3. The method for identifying interaction behavior of a video of a first person viewing angle based on interaction modeling according to claim 2, wherein in step S1.2, the static appearance features are extracted by:

4. the method for identifying interaction behavior of a video of a first person viewing angle based on interaction modeling according to claim 1, wherein in step S1.3, the motion characteristics are:

for the camera wearer, a global transformation matrix T E R is used ^3x3 Describing global motion information, for each pixel position (x, y) in a video frame, expanding it into a three-dimensional vector p= (x, y, 1) ^T Then, transforming T by using a global transformation matrix T, wherein the transformation result is equivalent to rotation, scaling and translation of the video frame;

for interactors, the influence of motion information on video frame transformation is local and passes through a dense motion matrix D E R ^{H x W} To represent the movement information of the interactors and through a mask M generated by the attention module _t ⁽³⁾ Gradually multiplying so that the motion matrix D acts only on the interactors and not on the background, giving the global transformation matrix T and the local motion matrix DCoordinate matrix X of t-1 frame _t-1 Coordinate matrix X of predicted t frame _t ：

where x is the index of each two-dimensional spatial coordinate.

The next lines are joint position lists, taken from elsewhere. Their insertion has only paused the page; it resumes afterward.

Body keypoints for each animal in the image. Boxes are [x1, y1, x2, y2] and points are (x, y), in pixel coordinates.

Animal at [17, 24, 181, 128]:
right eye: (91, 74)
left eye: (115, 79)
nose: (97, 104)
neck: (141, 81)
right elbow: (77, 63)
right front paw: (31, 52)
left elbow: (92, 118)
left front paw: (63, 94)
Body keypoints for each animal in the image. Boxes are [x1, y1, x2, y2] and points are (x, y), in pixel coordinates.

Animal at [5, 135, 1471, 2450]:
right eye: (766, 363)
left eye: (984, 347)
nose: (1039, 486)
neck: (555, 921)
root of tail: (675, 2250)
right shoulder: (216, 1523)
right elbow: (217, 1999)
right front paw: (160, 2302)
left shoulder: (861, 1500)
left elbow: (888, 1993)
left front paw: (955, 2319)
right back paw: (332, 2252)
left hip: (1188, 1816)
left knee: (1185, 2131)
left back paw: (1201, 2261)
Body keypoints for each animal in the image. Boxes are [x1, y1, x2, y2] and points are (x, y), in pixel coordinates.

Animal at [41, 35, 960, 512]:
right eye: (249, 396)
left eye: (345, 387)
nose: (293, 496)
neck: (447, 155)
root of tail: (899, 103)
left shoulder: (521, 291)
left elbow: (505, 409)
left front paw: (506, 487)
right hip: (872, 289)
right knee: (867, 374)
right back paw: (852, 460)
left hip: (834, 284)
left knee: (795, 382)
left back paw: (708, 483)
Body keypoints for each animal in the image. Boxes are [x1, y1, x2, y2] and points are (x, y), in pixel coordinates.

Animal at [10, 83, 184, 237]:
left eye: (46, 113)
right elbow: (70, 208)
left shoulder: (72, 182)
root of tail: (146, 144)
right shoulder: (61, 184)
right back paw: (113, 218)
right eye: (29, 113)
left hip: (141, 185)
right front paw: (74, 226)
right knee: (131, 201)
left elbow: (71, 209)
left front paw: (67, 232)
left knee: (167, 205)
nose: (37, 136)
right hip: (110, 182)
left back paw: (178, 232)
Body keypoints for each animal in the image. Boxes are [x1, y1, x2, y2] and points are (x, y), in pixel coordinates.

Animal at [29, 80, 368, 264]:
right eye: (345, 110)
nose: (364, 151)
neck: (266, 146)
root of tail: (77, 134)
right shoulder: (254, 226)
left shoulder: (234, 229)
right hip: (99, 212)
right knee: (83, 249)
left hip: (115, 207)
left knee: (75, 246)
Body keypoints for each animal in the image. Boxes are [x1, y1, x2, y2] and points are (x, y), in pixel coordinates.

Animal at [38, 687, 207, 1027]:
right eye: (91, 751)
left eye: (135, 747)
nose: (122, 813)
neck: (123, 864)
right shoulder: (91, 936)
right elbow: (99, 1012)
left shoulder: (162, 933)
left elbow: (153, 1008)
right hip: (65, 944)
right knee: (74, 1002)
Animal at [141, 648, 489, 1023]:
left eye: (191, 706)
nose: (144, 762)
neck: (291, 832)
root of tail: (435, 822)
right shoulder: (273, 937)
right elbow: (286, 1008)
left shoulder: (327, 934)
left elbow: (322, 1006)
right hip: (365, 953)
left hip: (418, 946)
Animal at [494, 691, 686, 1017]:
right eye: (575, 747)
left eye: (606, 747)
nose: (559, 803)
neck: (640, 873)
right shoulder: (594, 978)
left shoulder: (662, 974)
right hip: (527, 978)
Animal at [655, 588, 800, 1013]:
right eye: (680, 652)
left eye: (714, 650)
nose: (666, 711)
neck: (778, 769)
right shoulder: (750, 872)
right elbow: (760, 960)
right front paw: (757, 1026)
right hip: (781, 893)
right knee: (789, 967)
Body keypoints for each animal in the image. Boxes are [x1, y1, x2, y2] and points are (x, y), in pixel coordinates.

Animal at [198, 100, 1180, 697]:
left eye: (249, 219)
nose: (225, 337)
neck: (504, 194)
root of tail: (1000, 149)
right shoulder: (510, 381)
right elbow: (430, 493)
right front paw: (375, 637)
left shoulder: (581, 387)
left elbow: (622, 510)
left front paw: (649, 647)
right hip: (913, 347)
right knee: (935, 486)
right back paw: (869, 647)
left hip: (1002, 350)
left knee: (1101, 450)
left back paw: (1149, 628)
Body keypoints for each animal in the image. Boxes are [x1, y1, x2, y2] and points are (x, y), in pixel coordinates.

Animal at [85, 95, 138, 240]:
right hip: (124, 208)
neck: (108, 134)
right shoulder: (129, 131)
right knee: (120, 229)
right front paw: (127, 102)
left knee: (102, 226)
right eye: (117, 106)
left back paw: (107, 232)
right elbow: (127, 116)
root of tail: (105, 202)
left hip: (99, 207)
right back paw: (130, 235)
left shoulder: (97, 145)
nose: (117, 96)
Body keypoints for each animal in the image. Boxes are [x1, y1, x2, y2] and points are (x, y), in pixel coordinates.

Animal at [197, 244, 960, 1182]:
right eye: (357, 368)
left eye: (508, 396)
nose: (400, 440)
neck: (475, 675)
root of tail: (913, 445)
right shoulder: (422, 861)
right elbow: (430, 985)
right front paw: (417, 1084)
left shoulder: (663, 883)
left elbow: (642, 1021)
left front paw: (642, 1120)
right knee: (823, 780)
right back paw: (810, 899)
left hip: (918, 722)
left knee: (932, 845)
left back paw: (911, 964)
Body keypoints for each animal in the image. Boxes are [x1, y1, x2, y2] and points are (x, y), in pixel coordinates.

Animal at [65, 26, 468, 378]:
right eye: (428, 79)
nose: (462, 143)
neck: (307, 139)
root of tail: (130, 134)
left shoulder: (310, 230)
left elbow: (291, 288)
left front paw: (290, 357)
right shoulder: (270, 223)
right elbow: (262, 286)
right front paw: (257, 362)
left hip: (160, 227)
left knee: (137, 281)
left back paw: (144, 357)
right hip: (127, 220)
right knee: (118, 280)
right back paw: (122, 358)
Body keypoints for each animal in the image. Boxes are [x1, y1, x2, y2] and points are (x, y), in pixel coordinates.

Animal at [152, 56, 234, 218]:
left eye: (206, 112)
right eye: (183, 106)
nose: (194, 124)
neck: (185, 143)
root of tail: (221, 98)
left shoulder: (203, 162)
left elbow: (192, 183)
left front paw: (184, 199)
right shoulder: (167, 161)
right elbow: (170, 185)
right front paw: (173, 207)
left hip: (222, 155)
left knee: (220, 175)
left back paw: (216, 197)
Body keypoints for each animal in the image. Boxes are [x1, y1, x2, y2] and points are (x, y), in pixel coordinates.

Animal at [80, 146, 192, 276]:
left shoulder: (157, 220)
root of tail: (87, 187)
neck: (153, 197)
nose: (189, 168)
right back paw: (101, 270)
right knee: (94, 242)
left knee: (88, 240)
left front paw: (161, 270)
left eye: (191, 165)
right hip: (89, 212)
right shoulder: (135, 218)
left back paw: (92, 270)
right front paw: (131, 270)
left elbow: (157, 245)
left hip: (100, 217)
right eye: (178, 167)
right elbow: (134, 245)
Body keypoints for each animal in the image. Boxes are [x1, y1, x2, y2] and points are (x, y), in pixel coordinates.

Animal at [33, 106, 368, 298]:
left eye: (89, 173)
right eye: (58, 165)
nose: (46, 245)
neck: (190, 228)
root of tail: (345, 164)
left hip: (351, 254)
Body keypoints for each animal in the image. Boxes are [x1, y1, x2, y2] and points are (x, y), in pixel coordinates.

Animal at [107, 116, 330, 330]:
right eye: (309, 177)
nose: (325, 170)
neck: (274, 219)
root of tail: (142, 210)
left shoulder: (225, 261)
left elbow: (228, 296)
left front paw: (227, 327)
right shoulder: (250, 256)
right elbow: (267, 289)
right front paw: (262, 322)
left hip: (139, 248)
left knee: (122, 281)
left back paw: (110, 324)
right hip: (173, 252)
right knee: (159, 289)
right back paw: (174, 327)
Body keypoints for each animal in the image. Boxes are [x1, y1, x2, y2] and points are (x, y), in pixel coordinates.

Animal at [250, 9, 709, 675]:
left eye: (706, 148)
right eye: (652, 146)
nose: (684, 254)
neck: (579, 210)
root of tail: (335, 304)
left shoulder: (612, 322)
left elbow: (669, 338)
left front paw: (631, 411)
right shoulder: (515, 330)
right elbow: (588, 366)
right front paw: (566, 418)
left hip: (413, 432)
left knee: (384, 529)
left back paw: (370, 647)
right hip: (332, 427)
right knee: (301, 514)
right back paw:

5. The method for identifying interaction behavior of video in view of first person based on interaction modeling of claim 4, wherein the global transformation matrix T and the local motion matrix D are generated by a motion module, the motion module generating visual features f in T-1 frames and T frames _t-1 ，f _t As input, f _t-1 And f _t Performing multiplicative comparison to calculate correlation, and comparing the result with f _t-1 And f _t Splicing according to the channel direction to obtain a new feature map, adding a convolution layer on the basis of the feature map, then respectively inputting two branches, and carrying out global pooling on one branch to obtain a global motion feature f corresponding to a camera wearer _t ^g,m Adding a full connection layer on the global feature to obtain a global transformation matrix T; mask M generated by another branch and attention module _t ⁽⁰⁾ Performing point-by-point multiplication to obtain a characteristic, adding three deconvolution layers and one convolution layer to obtain a local motion matrix D corresponding to the size of a video frame, and performing global pooling on the characteristic before the deconvolution layer to obtain a local motion characteristic f corresponding to an interactor _t ^l,m 。